(Pictures paired with source code)
━━━━━━━━━━━━━━━━━━━━

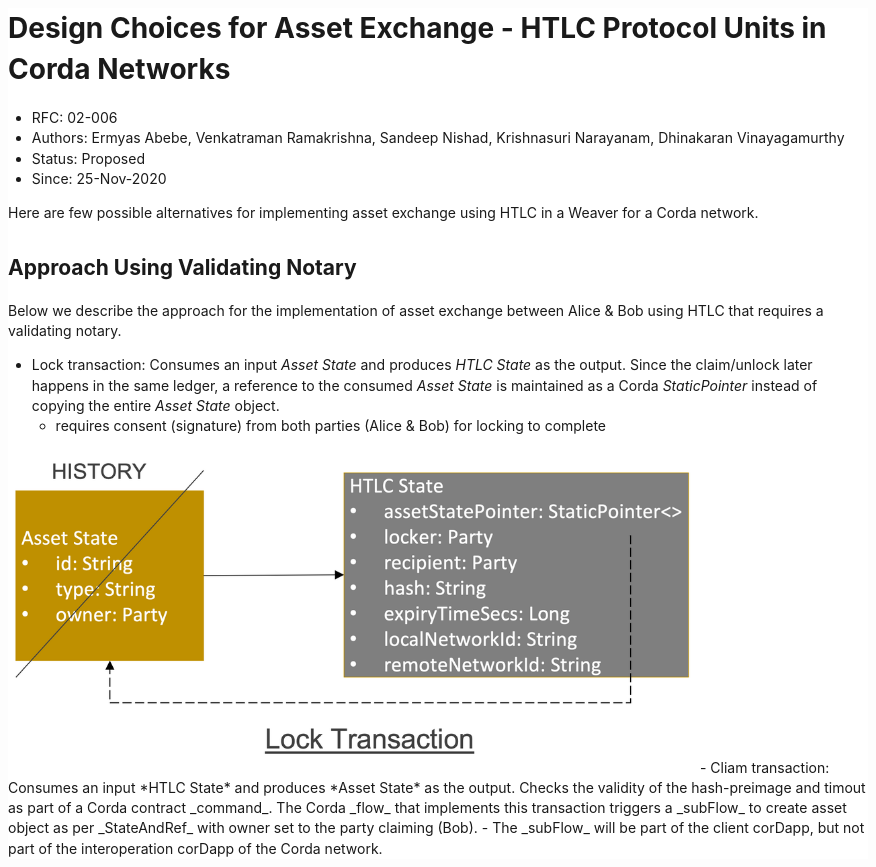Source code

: 
 
# Design Choices for Asset Exchange - HTLC Protocol Units in Corda Networks

- RFC: 02-006
- Authors: Ermyas Abebe, Venkatraman Ramakrishna, Sandeep Nishad, Krishnasuri Narayanam, Dhinakaran Vinayagamurthy
- Status: Proposed
- Since: 25-Nov-2020

Here are few possible alternatives for implementing asset exchange using HTLC in a Weaver for a Corda network.

## Approach Using Validating Notary

Below we describe the approach for the implementation of asset exchange between Alice & Bob using HTLC that requires a validating notary.
- Lock transaction: Consumes an input *Asset State* and produces *HTLC State* as the output. Since the claim/unlock later happens in the same ledger, a reference to the consumed *Asset State* is maintained as a Corda *StaticPointer* instead of copying the entire *Asset State* object.
  - requires consent (signature) from both parties (Alice & Bob) for locking to complete
<img src="../../resources/images/asset-exchange-corda-lock.png" width=80%>
- Cliam transaction: Consumes an input *HTLC State* and produces *Asset State* as the output. Checks the validity of the hash-preimage and timout as part of a Corda contract _command_. The Corda _flow_ that implements this transaction triggers a _subFlow_ to create asset object as per _StateAndRef_ with owner set to the party claiming (Bob).
  - The _subFlow_ will be part of the client corDapp, but not part of the interoperation corDapp of the Corda network.  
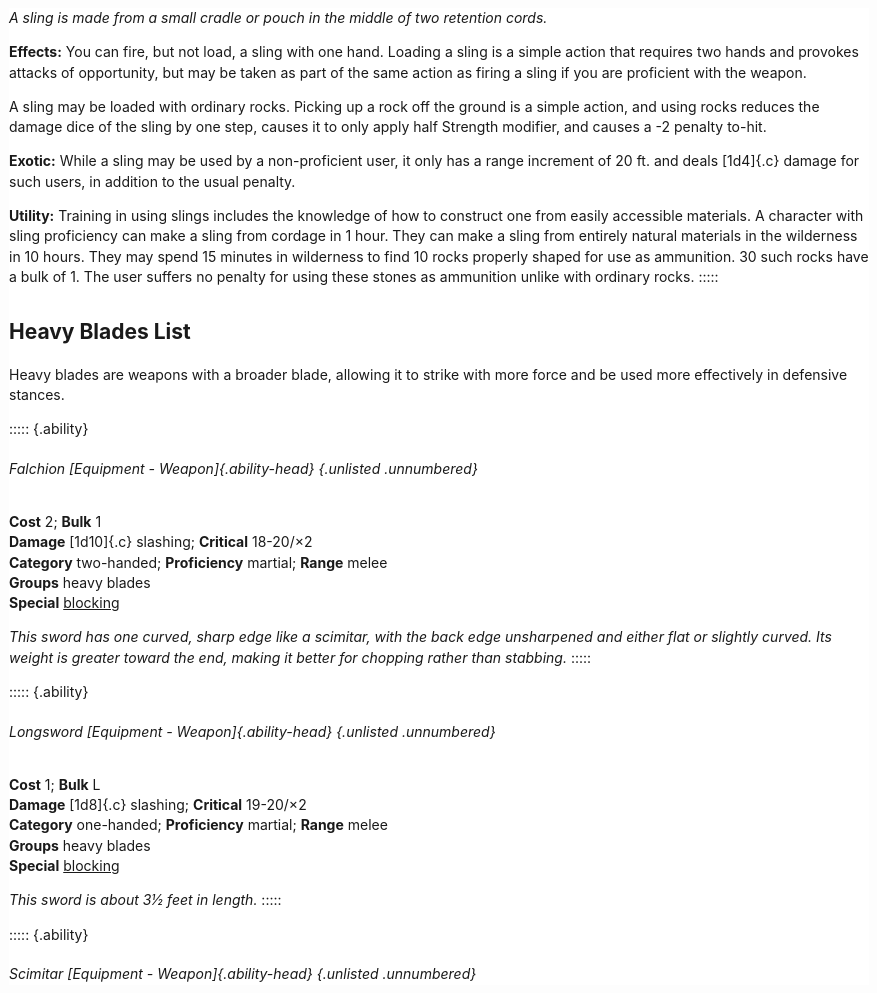 *A sling is made from a small cradle or pouch in the middle of two retention cords.*

**Effects:** You can fire, but not load, a sling with one hand. Loading a sling is a simple action that requires two hands and provokes attacks of opportunity, but may be taken as part of the same action as firing a sling if you are proficient with the weapon.

A sling may be loaded with ordinary rocks. Picking up a rock off the ground is a simple action, and using rocks reduces the damage dice of the sling by one step, causes it to only apply half Strength modifier, and causes a -2 penalty to-hit.

**Exotic:** While a sling may be used by a non-proficient user, it only has a range increment of 20 ft. and deals [1d4]{.c} damage for such users, in addition to the usual penalty.

**Utility:** Training in using slings includes the knowledge of how to construct one from easily accessible materials. A character with sling proficiency can make a sling from cordage in 1 hour. They can make a sling from entirely natural materials in the wilderness in 10 hours. They may spend 15 minutes in wilderness to find 10 rocks properly shaped for use as ammunition. 30 such rocks have a bulk of 1. The user suffers no penalty for using these stones as ammunition unlike with ordinary rocks.
:::::

## Heavy Blades List

Heavy blades are weapons with a broader blade, allowing it to strike with more force and be used more effectively in defensive stances.

::::: {.ability}
###### Falchion [Equipment - Weapon]{.ability-head} {.unlisted .unnumbered}

**Cost** 2; **Bulk** 1 \
**Damage** [1d10]{.c} slashing; **Critical** 18-20/×2 \
**Category** two-handed; **Proficiency** martial; **Range** melee \
**Groups** heavy blades \
**Special** [blocking]

*This sword has one curved, sharp edge like a scimitar, with the back edge unsharpened and either flat or slightly curved. Its weight is greater toward the end, making it better for chopping rather than stabbing.*
:::::

::::: {.ability}
###### Longsword [Equipment - Weapon]{.ability-head} {.unlisted .unnumbered}

**Cost** 1; **Bulk** L \
**Damage** [1d8]{.c} slashing; **Critical** 19-20/×2 \
**Category** one-handed; **Proficiency** martial; **Range** melee \
**Groups** heavy blades \
**Special** [blocking]

*This sword is about 3½ feet in length.*
:::::

::::: {.ability}
###### Scimitar [Equipment - Weapon]{.ability-head} {.unlisted .unnumbered}


[agile]: Weapons#sf-agile
[ammo]: Weapons#sf-ammo
[blocking]: Weapons#sf-blocking
[brace]: Weapons#sf-brace
[breach]: Weapons#sf-breach
[brawling]: Weapons#sf-brawling
[concealable]: Weapons#sf-concealable
[crush]: Weapons#sf-crush
[disarm]: Weapons#sf-disarm
[distracting]: Weapons#sf-distracting
[double]: Weapons#sf-double
[fearsome]: Weapons#sf-fearsome
[finesse]: Weapons#sf-finesse
[harrying]: Weapons#sf-harrying
[muscle]: Weapons#sf-muscle
[nonlethal]: Weapons#sf-nonlethal
[overpower]: Weapons#sf-overpower
[pierce]: Weapons#sf-pierce
[precision]: Weapons#sf-precision
[power]: Weapons#sf-power
[reload]: Weapons#sf-reload
[sunder]: Weapons#sf-sunder
[trip]: Weapons#sf-trip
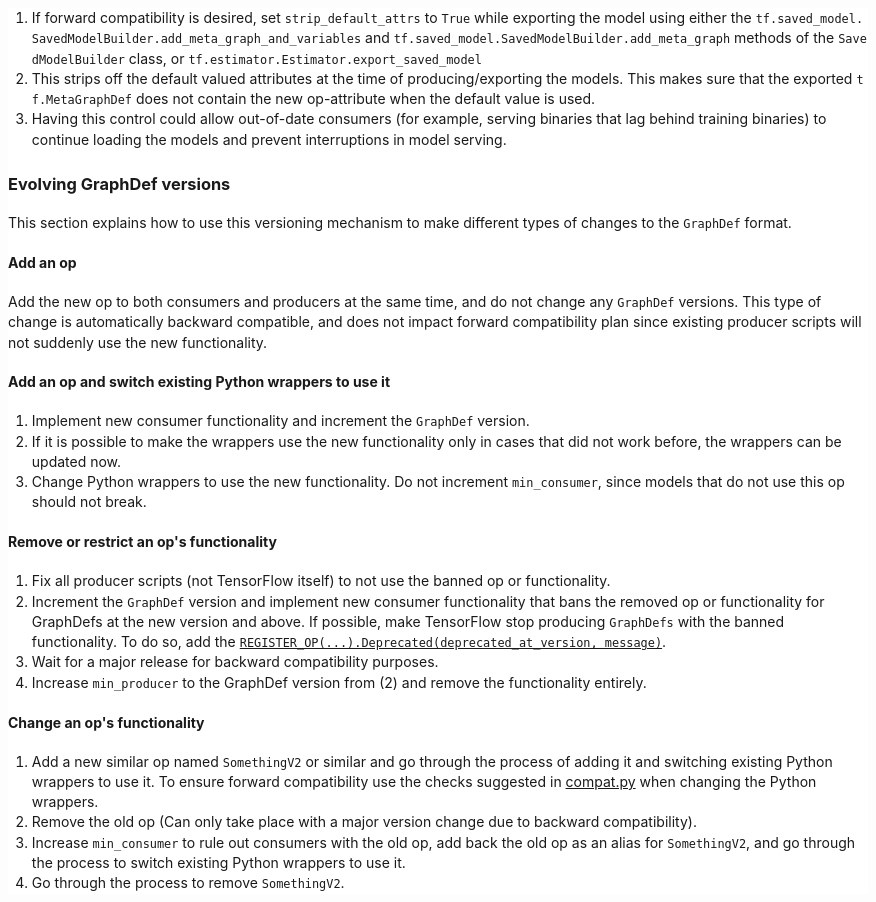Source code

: 1. If forward compatibility is desired, set `strip_default_attrs` to `True`
   while exporting the model using either the
   `tf.saved_model.SavedModelBuilder.add_meta_graph_and_variables`
   and `tf.saved_model.SavedModelBuilder.add_meta_graph`
   methods of the `SavedModelBuilder` class, or
   `tf.estimator.Estimator.export_saved_model`
2. This strips off the default valued attributes at the time of
   producing/exporting the models. This makes sure that the exported
   `tf.MetaGraphDef` does not contain the new op-attribute when the default
   value is used.
3. Having this control could allow out-of-date consumers (for example, serving
   binaries that lag behind training binaries) to continue loading the models
   and prevent interruptions in model serving.

### Evolving GraphDef versions

This section explains how to use this versioning mechanism to make different
types of changes to the `GraphDef` format.

#### Add an op

Add the new op to both consumers and producers at the same time, and do not
change any `GraphDef` versions. This type of change is automatically
backward compatible, and does not impact forward compatibility plan since
existing producer scripts will not suddenly use the new functionality.

#### Add an op and switch existing Python wrappers to use it

1.  Implement new consumer functionality and increment the `GraphDef` version.
2.  If it is possible to make the wrappers use the new functionality only in
    cases that did not work before, the wrappers can be updated now.
3.  Change Python wrappers to use the new functionality. Do not increment
    `min_consumer`, since models that do not use this op should not break.

#### Remove or restrict an op's functionality

1.  Fix all producer scripts (not TensorFlow itself) to not use the banned op or
    functionality.
2.  Increment the `GraphDef` version and implement new consumer functionality
    that bans the removed op or functionality for GraphDefs at the new version
    and above. If possible, make TensorFlow stop producing `GraphDefs` with the
    banned functionality. To do so, add the
    [`REGISTER_OP(...).Deprecated(deprecated_at_version,
    message)`](https://github.com/tensorflow/tensorflow/blob/b289bc7a50fc0254970c60aaeba01c33de61a728/tensorflow/core/ops/array_ops.cc#L1009).
3.  Wait for a major release for backward compatibility purposes.
4.  Increase `min_producer` to the GraphDef version from (2) and remove the
    functionality entirely.

#### Change an op's functionality

1.  Add a new similar op named `SomethingV2` or similar and go through the
    process of adding it and switching existing Python wrappers to use it.
    To ensure forward compatibility use the checks suggested in
    [compat.py](https://www.tensorflow.org/code/tensorflow/python/compat/compat.py)
    when changing the Python wrappers.
2.  Remove the old op (Can only take place with a major version change due to
    backward compatibility).
3.  Increase `min_consumer` to rule out consumers with the old op, add back the
    old op as an alias for `SomethingV2`, and go through the process to switch
    existing Python wrappers to use it.
4.  Go through the process to remove `SomethingV2`.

━━━━━━━━━━━━━━━━━━━━

## Task to complete
Return the lines of the records that include the string "when".

## Task result
   `tf.MetaGraphDef` does not contain the new op-attribute when the default
    when changing the Python wrappers.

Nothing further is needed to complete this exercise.